_TEXTE FOURNI_.
Charlotte Casiraghi ne se cantonne pas seulement à son statut social. Au fil de sa vie, la fille de la princesse de Caroline de Monaco et de l’homme d’affaires Stefano Casiraghi a su tracer son propre chemin en fonction de ses propres passions. La femme âgée de 39 ans anime notamment les Rendez-vous de la Philosophie de la rue Cambon et a créé les rendez-vous philosophiques de Monaco. Aujourd’hui, cette dernière ajoute une nouvelle corde à son arc et publie son premier livre, La Fêlure, disponible depuis le mois de janvier 2026. À cette occasion, Charlotte Casiraghi s’est confiée sur RTL au micro de Marc-Olivier Fogiel. Dans son ouvrage, elle explore avec sensibilité les blessures intimes, les moments de doute et les épreuves qui façonnent une vie.

_LISTE RÉPERTORIÉE_.
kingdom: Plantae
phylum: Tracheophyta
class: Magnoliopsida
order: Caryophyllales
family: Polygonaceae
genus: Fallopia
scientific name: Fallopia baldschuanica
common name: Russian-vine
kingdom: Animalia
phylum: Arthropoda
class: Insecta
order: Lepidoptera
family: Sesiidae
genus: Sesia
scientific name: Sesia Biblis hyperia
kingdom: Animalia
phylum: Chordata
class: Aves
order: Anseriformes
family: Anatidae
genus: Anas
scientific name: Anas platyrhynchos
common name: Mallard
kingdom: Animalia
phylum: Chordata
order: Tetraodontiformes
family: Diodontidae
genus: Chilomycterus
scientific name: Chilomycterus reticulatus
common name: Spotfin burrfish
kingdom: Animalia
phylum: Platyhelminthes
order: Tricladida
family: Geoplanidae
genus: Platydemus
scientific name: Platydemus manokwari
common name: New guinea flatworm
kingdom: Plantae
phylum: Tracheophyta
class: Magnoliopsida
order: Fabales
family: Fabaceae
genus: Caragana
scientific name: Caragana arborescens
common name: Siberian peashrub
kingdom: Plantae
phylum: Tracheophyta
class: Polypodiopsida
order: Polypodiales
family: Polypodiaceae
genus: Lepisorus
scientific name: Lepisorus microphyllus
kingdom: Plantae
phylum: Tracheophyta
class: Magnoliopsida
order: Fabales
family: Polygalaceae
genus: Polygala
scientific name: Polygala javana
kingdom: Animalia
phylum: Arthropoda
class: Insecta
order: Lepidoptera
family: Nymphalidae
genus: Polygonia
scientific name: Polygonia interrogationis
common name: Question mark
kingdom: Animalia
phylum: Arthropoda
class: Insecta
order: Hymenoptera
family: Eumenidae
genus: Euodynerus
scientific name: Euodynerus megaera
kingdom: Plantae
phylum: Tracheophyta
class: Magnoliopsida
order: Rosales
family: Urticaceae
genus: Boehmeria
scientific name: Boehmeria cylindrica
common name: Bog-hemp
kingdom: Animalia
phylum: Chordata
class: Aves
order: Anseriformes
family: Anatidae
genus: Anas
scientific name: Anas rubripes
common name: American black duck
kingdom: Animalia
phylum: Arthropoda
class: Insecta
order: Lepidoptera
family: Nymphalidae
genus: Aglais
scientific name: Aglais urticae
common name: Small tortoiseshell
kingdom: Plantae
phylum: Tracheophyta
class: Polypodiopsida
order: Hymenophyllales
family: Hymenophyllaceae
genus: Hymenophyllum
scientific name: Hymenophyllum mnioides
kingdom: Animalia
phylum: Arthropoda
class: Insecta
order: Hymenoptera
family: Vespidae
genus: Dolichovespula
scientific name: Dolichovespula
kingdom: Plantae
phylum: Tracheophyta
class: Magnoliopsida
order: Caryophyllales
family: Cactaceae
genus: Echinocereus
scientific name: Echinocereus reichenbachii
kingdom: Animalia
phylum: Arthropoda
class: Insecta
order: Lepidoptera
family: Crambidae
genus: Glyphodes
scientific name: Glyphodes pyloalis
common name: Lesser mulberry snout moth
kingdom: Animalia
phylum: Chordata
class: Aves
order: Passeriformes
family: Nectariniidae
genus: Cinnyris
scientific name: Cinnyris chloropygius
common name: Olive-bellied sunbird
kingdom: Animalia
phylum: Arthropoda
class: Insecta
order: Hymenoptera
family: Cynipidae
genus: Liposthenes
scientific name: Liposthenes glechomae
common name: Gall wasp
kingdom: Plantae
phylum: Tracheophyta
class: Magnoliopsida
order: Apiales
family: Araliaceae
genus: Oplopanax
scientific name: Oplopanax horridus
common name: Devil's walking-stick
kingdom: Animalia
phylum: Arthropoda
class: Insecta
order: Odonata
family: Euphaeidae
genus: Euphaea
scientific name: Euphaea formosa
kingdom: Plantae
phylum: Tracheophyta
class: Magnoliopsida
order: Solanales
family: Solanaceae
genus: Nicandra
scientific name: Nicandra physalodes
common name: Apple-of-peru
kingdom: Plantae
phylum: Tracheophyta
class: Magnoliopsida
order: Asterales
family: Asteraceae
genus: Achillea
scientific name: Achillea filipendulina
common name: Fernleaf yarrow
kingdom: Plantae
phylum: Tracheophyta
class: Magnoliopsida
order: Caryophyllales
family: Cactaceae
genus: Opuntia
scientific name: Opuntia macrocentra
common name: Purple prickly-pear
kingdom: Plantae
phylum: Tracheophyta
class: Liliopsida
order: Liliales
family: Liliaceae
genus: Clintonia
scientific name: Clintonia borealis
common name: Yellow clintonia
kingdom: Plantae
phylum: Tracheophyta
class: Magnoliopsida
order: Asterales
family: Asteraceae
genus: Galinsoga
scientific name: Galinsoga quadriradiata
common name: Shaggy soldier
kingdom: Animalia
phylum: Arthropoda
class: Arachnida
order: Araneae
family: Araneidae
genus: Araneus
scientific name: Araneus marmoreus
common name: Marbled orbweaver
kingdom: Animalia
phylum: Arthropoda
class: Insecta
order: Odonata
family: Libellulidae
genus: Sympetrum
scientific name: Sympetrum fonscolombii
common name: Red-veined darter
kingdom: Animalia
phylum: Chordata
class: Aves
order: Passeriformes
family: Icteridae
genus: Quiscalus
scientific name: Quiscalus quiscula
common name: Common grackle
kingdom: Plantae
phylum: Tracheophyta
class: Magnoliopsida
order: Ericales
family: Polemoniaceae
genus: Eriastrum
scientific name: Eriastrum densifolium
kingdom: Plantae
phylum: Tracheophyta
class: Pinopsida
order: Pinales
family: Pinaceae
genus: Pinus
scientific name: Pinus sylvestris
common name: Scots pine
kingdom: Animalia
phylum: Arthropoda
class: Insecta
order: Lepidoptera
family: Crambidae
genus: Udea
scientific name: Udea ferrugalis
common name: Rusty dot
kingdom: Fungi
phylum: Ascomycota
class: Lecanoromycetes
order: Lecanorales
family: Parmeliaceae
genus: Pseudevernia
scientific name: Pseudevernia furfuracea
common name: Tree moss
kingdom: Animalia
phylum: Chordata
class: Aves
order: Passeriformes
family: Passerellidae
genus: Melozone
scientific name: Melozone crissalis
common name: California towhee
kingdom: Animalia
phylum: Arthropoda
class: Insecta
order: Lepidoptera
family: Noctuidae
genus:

_ÉNONCÉ_.
D'après le texte fourni, quel est le titre du premier livre publié par Charlotte Casiraghi ?

_CORRIGÉ_.
Son premier livre s'intitule La Fêlure.